(TASK STATEMENT) Lines containing the word "olive" are the ones to copy from the records below.

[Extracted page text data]
-------------------------
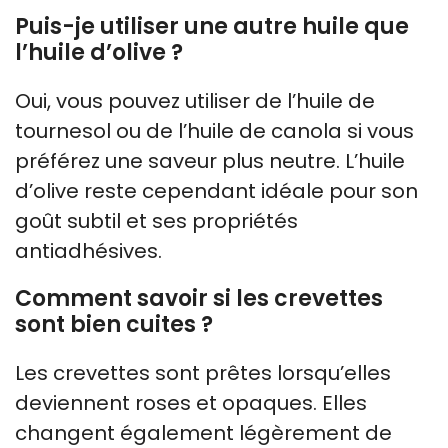
Puis-je utiliser une autre huile que
l’huile d’olive ?
Oui, vous pouvez utiliser de l’huile de
tournesol ou de l’huile de canola si vous
préférez une saveur plus neutre. L’huile
d’olive reste cependant idéale pour son
goût subtil et ses propriétés
antiadhésives.
Comment savoir si les crevettes
sont bien cuites ?
Les crevettes sont prêtes lorsqu’elles
deviennent roses et opaques. Elles
changent également légèrement de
-------------------------
(RESULT)
l’huile d’olive ?
d’olive reste cependant idéale pour son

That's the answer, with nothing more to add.